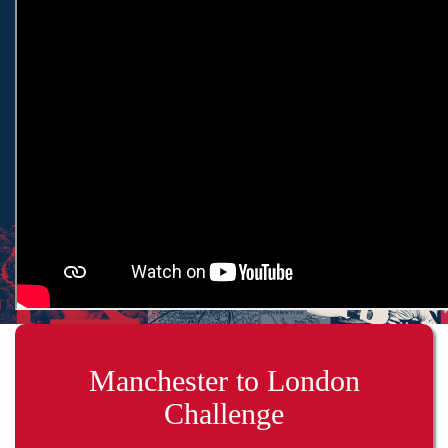
Manchester to London
Challenge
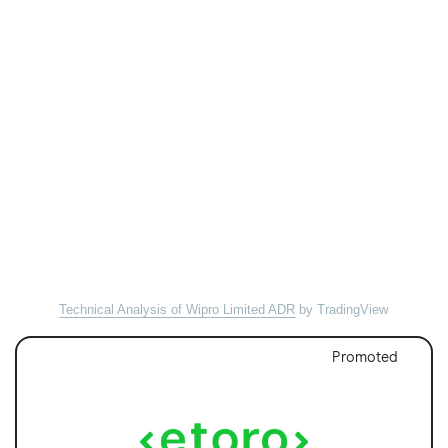
Technical Analysis of Wipro Limited ADR
by TradingView
Promoted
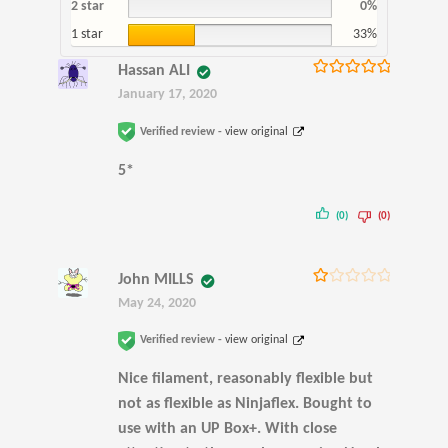
2 star
0%
1 star
33%
Hassan ALI
Rated
5
out
January 17, 2020
of 5
Verified review -
view original
5*
(0)
(0)
John MILLS
Ra
May 24, 2020
te
d
1
Verified review -
view original
ou
t
Nice filament, reasonably flexible but
of
5
not as flexible as Ninjaflex. Bought to
use with an UP Box+. With close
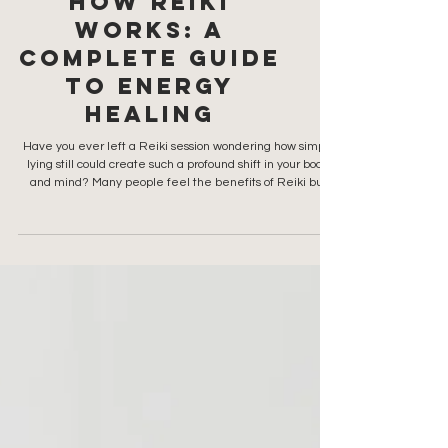
How Reiki
Works: A
Complete Guide
to Energy
Healing
Have you ever left a Reiki session wondering how simply
lying still could create such a profound shift in your body
and mind? Many people feel the benefits of Reiki but
don’t fully understand how it works, or what practitioners
are actually doing when their hands hover over your body.
So, let’s dive deep into how this energy works… because
the benefits are real and infinite. What this article will
cover: What Universal Life Force Energy is How Reiki
practitioners channel this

::::

> WORK INSTRUCTION:
Print every record above exactly, but no pictures.

> YOUR RESPONSE:
Manchester to London
Challenge
Technical Analysis of Wipro Limited ADR
by TradingView
Promoted
2 star
0%
1 star
33%
Hassan ALI
Rated
5
out
January 17, 2020
of 5
Verified review -
view original
5*
(0)
(0)
John MILLS
Ra
May 24, 2020
te
d
1
Verified review -
view original
ou
t
Nice filament, reasonably flexible but
of
5
not as flexible as Ninjaflex. Bought to
use with an UP Box+. With close
How Reiki
Works: A
Complete Guide
to Energy
Healing
Have you ever left a Reiki session wondering how simply
lying still could create such a profound shift in your body
and mind? Many people feel the benefits of Reiki but
don’t fully understand how it works, or what practitioners
are actually doing when their hands hover over your body.
So, let’s dive deep into how this energy works… because
the benefits are real and infinite. What this article will
cover: What Universal Life Force Energy is How Reiki
practitioners channel this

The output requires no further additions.